··· Data extracts
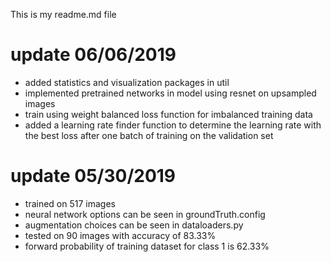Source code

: This is my readme.md file
# update 06/06/2019
- added statistics and visualization packages in util
- implemented pretrained networks in model using resnet on upsampled images
- train using weight balanced loss function for imbalanced training data
- added a learning rate finder function to determine the learning rate with the best loss after one batch of training on the validation set

# update 05/30/2019
- trained on 517 images
- neural network options can be seen in groundTruth.config
- augmentation choices can be seen in dataloaders.py
- tested on 90 images with accuracy of 83.33%
- forward probability of training dataset for class 1 is 62.33% 
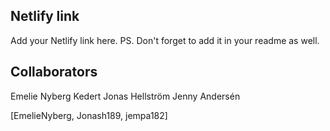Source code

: ## Netlify link
Add your Netlify link here.
PS. Don't forget to add it in your readme as well.

## Collaborators
Emelie Nyberg Kedert
Jonas Hellström
Jenny Andersén

[EmelieNyberg, Jonash189, jempa182]
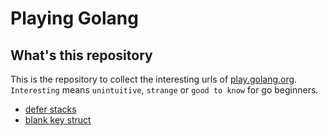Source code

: # Playing Golang

## What's this repository

This is the repository to collect the interesting urls of [play.golang.org](https://play.golang.org/).
`Interesting` means `unintuitive`, `strange` or `good to know` for go beginners.

* [defer stacks](https://play.golang.org/p/iBeAexxZ2Xq)
* [blank key struct](https://play.golang.org/p/hxt5RiO_fYI)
······
- _Task requirements_
Select each line of the data above that includes the word "repository".

- _Exercise result_
## What's this repository
This is the repository to collect the interesting urls of [play.golang.org](https://play.golang.org/).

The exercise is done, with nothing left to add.